Earlier in July the $1 fuel surcharge that riders were paying for the better part of the last four years was permanently folded into the fare's base rate. Still, drivers say that does not amount to any increase.
At a public hearing Tuesday, frustrations bubbled over.
"We don't get no respect from anybody, from the city, from the police," Finn Ebelechukwa, taxi driver, said.
"I was going 15, 16 hours -- barely working. Barely working. Because I couldn't take the day off. How fair is that?" Sandra Videk, taxi driver, said.
The demand for a fare hike comes as drivers say their lease rates have gone up and the hours they're allowed to work have gone down.
"Drivers are very frustrated, very unhappy, and very angry. And there will be some serious consequences for the city I believe if they don't come up with a positive result today," Peter Enger, United Taxi Drivers Community Council, said.
The base rate for Chicago taxis is now $3.25, which is higher than that of cabs in New York, Los Angeles, Boston, and some other large cities.

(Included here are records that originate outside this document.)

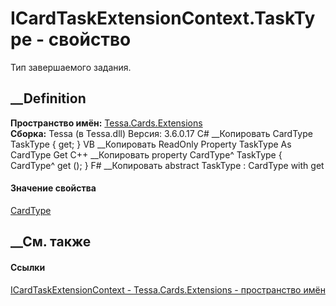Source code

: # ICardTaskExtensionContext.TaskType - свойство
Тип завершаемого задания.
##  __Definition
 **Пространство имён:** [Tessa.Cards.Extensions](N_Tessa_Cards_Extensions.htm)  
 **Сборка:** Tessa (в Tessa.dll) Версия: 3.6.0.17
C# __Копировать
    CardType TaskType { get; }
VB __Копировать
     ReadOnly Property TaskType As CardType
    	Get
C++ __Копировать
    property CardType^ TaskType {
    	CardType^ get ();
    }
F# __Копировать
     abstract TaskType : CardType with get
#### Значение свойства
[CardType](T_Tessa_Cards_CardType.htm)
##  __См. также
#### Ссылки
[ICardTaskExtensionContext -
](T_Tessa_Cards_Extensions_ICardTaskExtensionContext.htm)
[Tessa.Cards.Extensions - пространство имён](N_Tessa_Cards_Extensions.htm)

However, the per mile charge of a $1.80 in Chicago is lower than in those cities -- and that's where Chicago drivers want an increase.
"They want to afford to send their children to college, so that their children don't grow up driving taxis for a living," Thaddeus Budzynski, taxi driver, said.
The appeal comes as the number of consumer complaints about taxis has risen sharply in part because of a campaign launched by the city this year, encouraging riders to report bad driving to 311. On Tuesday, cabbies complained the deck is stacked against them.
"Who gets a fine for $3,000 for cutting somebody off?" Ebelechukwa said.
The mayor is non-committal on a fare hike and on Tuesday, the chair of the transportation committee said it'll take time to study the issue.
"We're going to be fair to the drivers. We're going to be fair to the riders. And we're also going to be fair to the taxpayers of the city of Chicago," Ald. Anthony Beale, (Ward 9) said.
The issue is also being fought in the courts. A class action lawsuit challenging the fare structure cites a study that says drivers' take-home pay is below the federal minimum wage standard.
"If you want improved service, you have to keep those drivers in the industry. And you do that by making sure that they're compensated well," Melissa Callahan, plaintiff, said.